Aquellas no fueron sino las primeras evidencias de una verdadera carnicería: en la cama de matrimonio yacía sin vida la hermana de Juana y esposa de Juan, María, con cinco hachazos en la cabeza, y dos de sus hijas, de 9 y 4 años, con heridas similares a las de la madre. Los cuerpos del resto de los hijos del matrimonio, tres varones de 20, 15 y 7 años, se encontraron en otras habitaciones, todos con la cabeza abierta. Pero, para sorpresa de autoridades y vecinos, el segundo de ellos aún estaba vivo. Fue trasladado inmediatamente a la Cruz Roja. Juana, entre lágrimas, no dudó en señalar al culpable de las muertes: “Ha sido mi cuñado”.
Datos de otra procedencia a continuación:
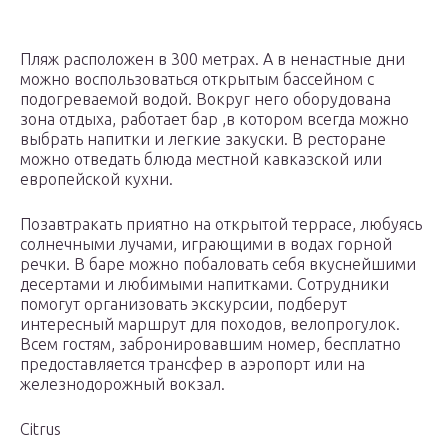
Пляж расположен в 300 метрах. А в ненастные дни
можно воспользоваться открытым бассейном с
подогреваемой водой. Вокруг него оборудована
зона отдыха, работает бар ,в котором всегда можно
выбрать напитки и легкие закуски. В ресторане
можно отведать блюда местной кавказской или
европейской кухни.
Позавтракать приятно на открытой террасе, любуясь
солнечными лучами, играющими в водах горной
речки. В баре можно побаловать себя вкуснейшими
десертами и любимыми напитками. Сотрудники
помогут организовать экскурсии, подберут
интересный маршрут для походов, велопрогулок.
Всем гостям, забронировавшим номер, бесплатно
предоставляется трансфер в аэропорт или на
железнодорожный вокзал.
Citrus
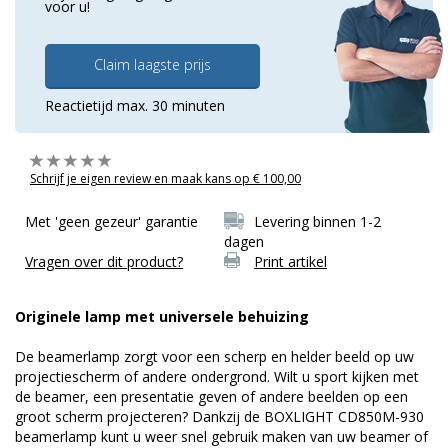
voor u!
Claim laagste prijs
Reactietijd max. 30 minuten
Schrijf je eigen review en maak kans op € 100,00
Met 'geen gezeur' garantie
Levering binnen 1-2
dagen
Vragen over dit product?
Print artikel
Originele lamp met universele behuizing
De beamerlamp zorgt voor een scherp en helder beeld op uw
projectiescherm of andere ondergrond. Wilt u sport kijken met
de beamer, een presentatie geven of andere beelden op een
groot scherm projecteren? Dankzij de BOXLIGHT CD850M-930
beamerlamp kunt u weer snel gebruik maken van uw beamer of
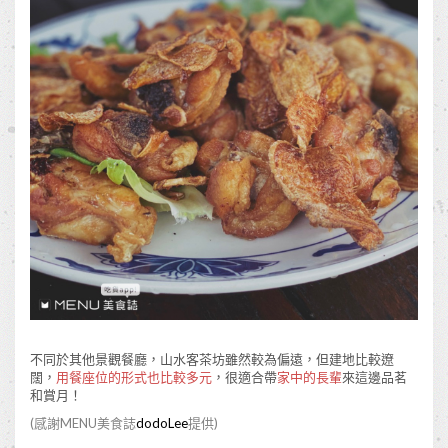
不同於其他景觀餐廳，山水客茶坊雖然較為偏遠，但建地比較遼
闊，
用餐座位的形式也比較多元
，很適合帶
家中的長輩
來這邊品茗
和賞月！
(感謝MENU美食誌
dodoLee
提供)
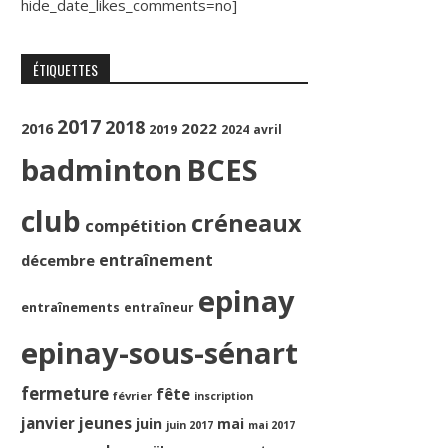
hide_date_likes_comments=no]
ÉTIQUETTES
2017
2018
2022
2016
2019
2024
avril
badminton
BCES
club
créneaux
compétition
entraînement
décembre
epinay
entraînements
entraîneur
epinay-sous-sénart
fermeture
fête
février
inscription
jeunes
janvier
juin
mai
juin 2017
mai 2017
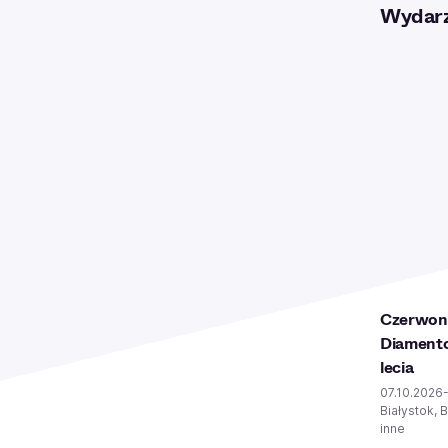
Wydarz
Czerwone
Diamento
lecia
07.10.2026
Białystok, 
inne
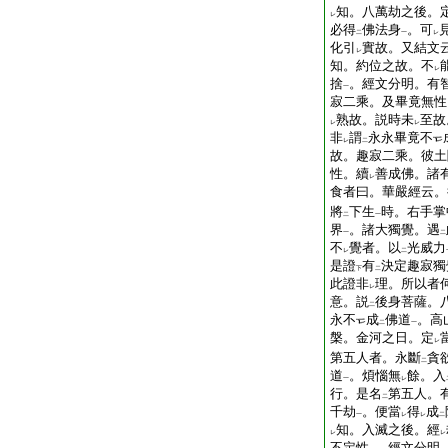
知。八萬劫之後。
レ
必得
佛法身
。可
二
一
レ
化引
實故。又結文
レ
知。約位之故。不
レ
捨
。經文分明。有
一
寂二乘。及畢竟無性
熟故。説時未
至故
レ
レ
非
謂
永永畢竟不
レ
二
故。趣寂二乘。彼土
性。續
善成佛。諸
レ
食者曰。華嚴經云。
將
下生
時。右手掌
二
一
界
。諸大獨覺。遇
一
二
不
覺者。以
光威力
レ
二
是證
有
決定趣寂獨
下
二
此證非
理。所以者
レ
意。説
後身菩薩。
二
永不
成
佛道
。高
二
一
槃。金河之日。定
レ
第五人者。永斷
貪
二
道
。煩惱無
餘。入
一
レ
行。是名
第五人。
二
千劫
。便當
得
成
一
レ
レ
二
知。入滅之後。經
レ
レ
不定性
。經文分明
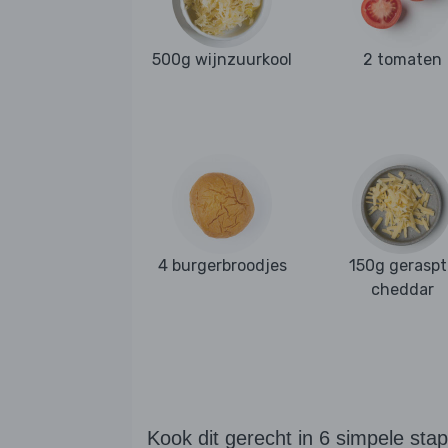
500g wijnzuurkool
2 tomaten
4 burgerbroodjes
150g geraspt
cheddar
Kook dit gerecht in 6 simpele sta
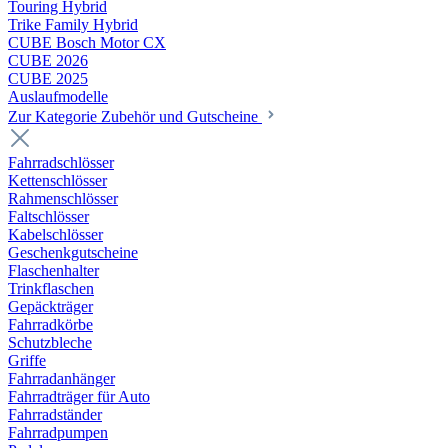
Touring Hybrid
Trike Family Hybrid
CUBE Bosch Motor CX
CUBE 2026
CUBE 2025
Auslaufmodelle
Zur Kategorie Zubehör und Gutscheine
Fahrradschlösser
Kettenschlösser
Rahmenschlösser
Faltschlösser
Kabelschlösser
Geschenkgutscheine
Flaschenhalter
Trinkflaschen
Gepäckträger
Fahrradkörbe
Schutzbleche
Griffe
Fahrradanhänger
Fahrradträger für Auto
Fahrradständer
Fahrradpumpen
Se organizaron batidas policiales y vecinales para dar con el paradero de Juan Carreño. Los encontraron agentes de la Guardia Civil horas después, sobre las doce y media de la tarde. Vagaba, desorientado y en ropa interior, por el campo. Tenía quemaduras en la espalda, los brazos y las manos. No se opuso a su detención. Cuando se le preguntó por lo acontecido aquella noche, no supo articular ni una palabra al respecto. “Sólo recordaba que bajó a dar de comer a los mulos, que vio a mucha gente que le agarraba en un camino y al juez que le hacía preguntas. Cuando se le informó con detalle de la tragedia que había protagonizado mostró una gran indiferencia sin el menor resquicio de arrepentimiento”, expone Sánchez Tostado.
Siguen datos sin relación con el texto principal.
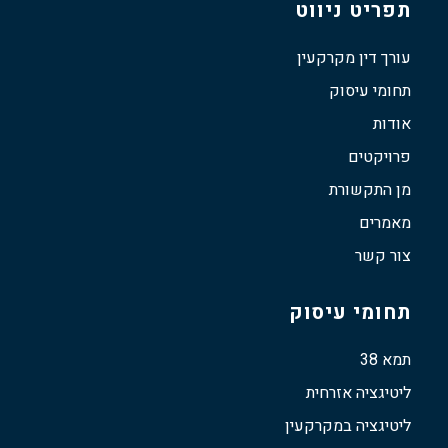
תפריט ניווט
עורך דין מקרקעין
תחומי עיסוק
אודות
פרויקטים
מן התקשורת
מאמרים
צור קשר
תחומי עיסוק
תמא 38
ליטיגציה אזרחית
ליטיגציה במקרקעין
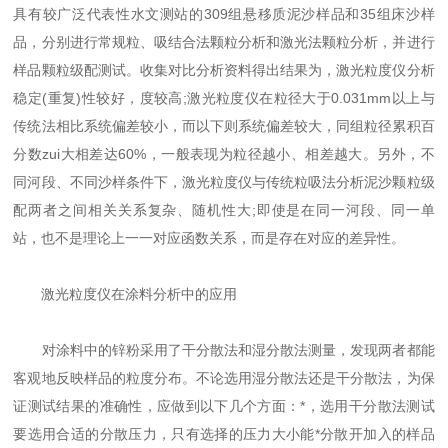
具有较广泛代表性水文测站的309组悬移质泥沙样品和35组床沙样
品，分别进行常规粒、吸结合法颗粒分析和激光法颗粒分析，并进行
样品颗粒级配测试。收集对比分析资料得出结果为，激光粒度仪分析
稳定(重复)性较好，度较高;激光粒度仪在粒径大于0.031mm以上与
传统法相比系统偏差较小，而以下则系统偏差较大，同组粒径累积百
分数zui大相差达60%，一般表现为粒径越小、相差越大。另外，不
同河段、不同沙样条件下，激光粒度仪与传统粒吸法分析泥沙颗粒级
配两者之间相关关系复杂、随机性大;即使是在同一河段、同一单
站，也不是理论上一一对应函数关系，而是存在对应的差异性。
激光粒度仪在涂料分析中的应用
对涂料中的锌粉采用了干分散法和湿分散法测量，发现两者都能
客观地反映样品的粒度分布。不论选用湿分散法还是干分散法，为保
证测试结果的准确性，应做到以下几个方面：*，选用干分散法测试
要选用合适的分散压力，只有选择的压力大小能*分散开加入的样品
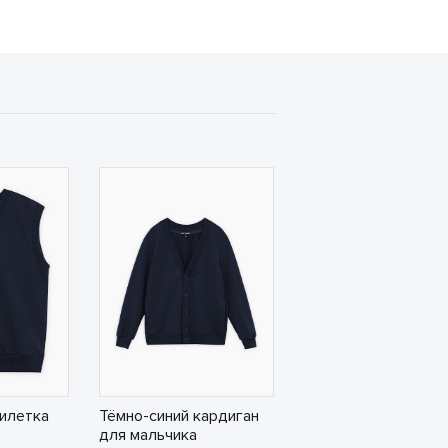
илетка
Тёмно-синий кардиган
для мальчика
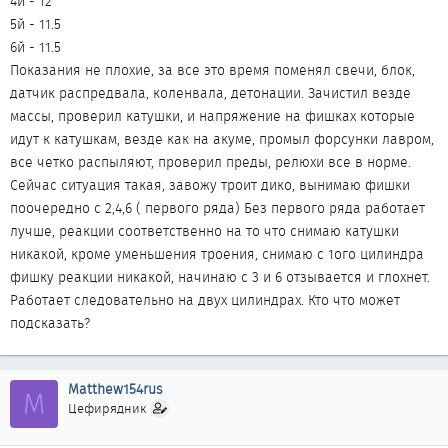
4й - 12
5й - 11.5
6й - 11.5
Показания не плохие, за все это время поменял свечи, блок,
датчик распредвала, коленвала, детонации. Зачистил везде
массы, проверил катушки, и напряжение на фишках которые
идут к катушкам, везде как на акуме, промыл форсунки лавром,
все четко распыляют, проверил преды, релюхи все в норме.
Сейчас ситуация такая, завожу троит дико, вынимаю фишки
поочередно с 2,4,6 ( первого ряда) Без первого ряда работает
лучше, реакции соответственно на то что снимаю катушки
никакой, кроме уменьшения троения, снимаю с 1ого цилиндра
фишку реакции никакой, начинаю с 3 и 6 отзывается и глохнет.
Работает следовательно на двух цилиндрах. Кто что может
подсказать?
Matthew154rus
M
Цефирядник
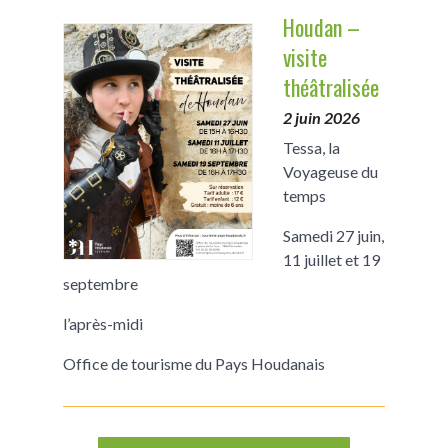
Houdan –
visite
théâtralisée
2 juin 2026
Tessa, la
Voyageuse du
temps
Samedi 27 juin,
11 juillet et 19
septembre
l’après-midi
Office de tourisme du Pays Houdanais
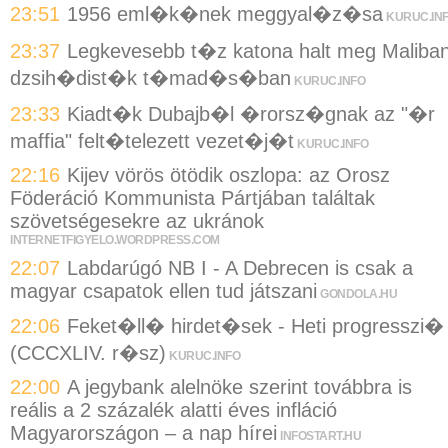
23:51
1956 eml�k�nek meggyal�z�sa
KURUC.IN
23:37
Legkevesebb t�z katona halt meg Maliba
dzsih�dist�k t�mad�s�ban
KURUC.INFO
23:33
Kiadt�k Dubajb�l �rorsz�gnak az "�r
maffia" felt�telezett vezet�j�t
KURUC.INFO
22:16
Kijev vörös ötödik oszlopa: az Orosz
Föderáció Kommunista Pártjában találtak
szövetségesekre az ukránok
INTERNETFIGYELO.WORDPRESS.COM
22:07
Labdarúgó NB I - A Debrecen is csak a
magyar csapatok ellen tud játszani
GONDOLA.HU
22:06
Feket�ll� hirdet�sek - Heti progresszi�
(CCCXLIV. r�sz)
KURUC.INFO
22:00
A jegybank alelnöke szerint továbbra is
reális a 2 százalék alatti éves infláció
Magyarországon – a nap hírei
INFOSTART.HU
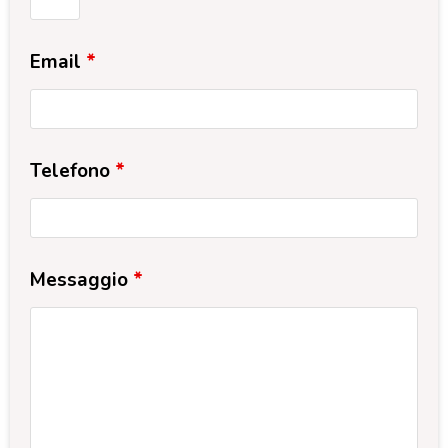
Email
*
Telefono
*
Messaggio
*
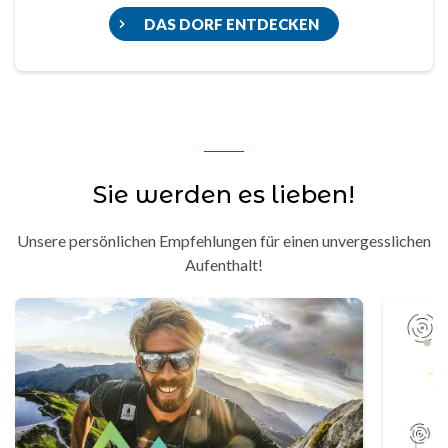
DAS DORF ENTDECKEN
Sie werden es lieben!
Unsere persönlichen Empfehlungen für einen unvergesslichen
Aufenthalt!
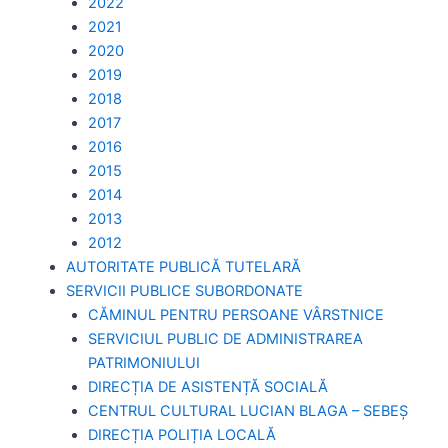
2022
2021
2020
2019
2018
2017
2016
2015
2014
2013
2012
AUTORITATE PUBLICĂ TUTELARĂ
SERVICII PUBLICE SUBORDONATE
CĂMINUL PENTRU PERSOANE VÂRSTNICE
SERVICIUL PUBLIC DE ADMINISTRAREA
PATRIMONIULUI
DIRECȚIA DE ASISTENȚĂ SOCIALĂ
CENTRUL CULTURAL LUCIAN BLAGA – SEBEȘ
DIRECȚIA POLIȚIA LOCALĂ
A Juan lo encerraron en la prisión de Villacarrillo. Su hijo Juanito, el único superviviente de la matanza, murió tres días después. Veinte más tarde, un infarto de miocardio se llevó por delante a su padre, aún entre rejas. Falleció sin contar nada sobre la matanza que supuestamente había perpetrado. Hasta el último aliento siguió sosteniendo que no se acordaba de nada.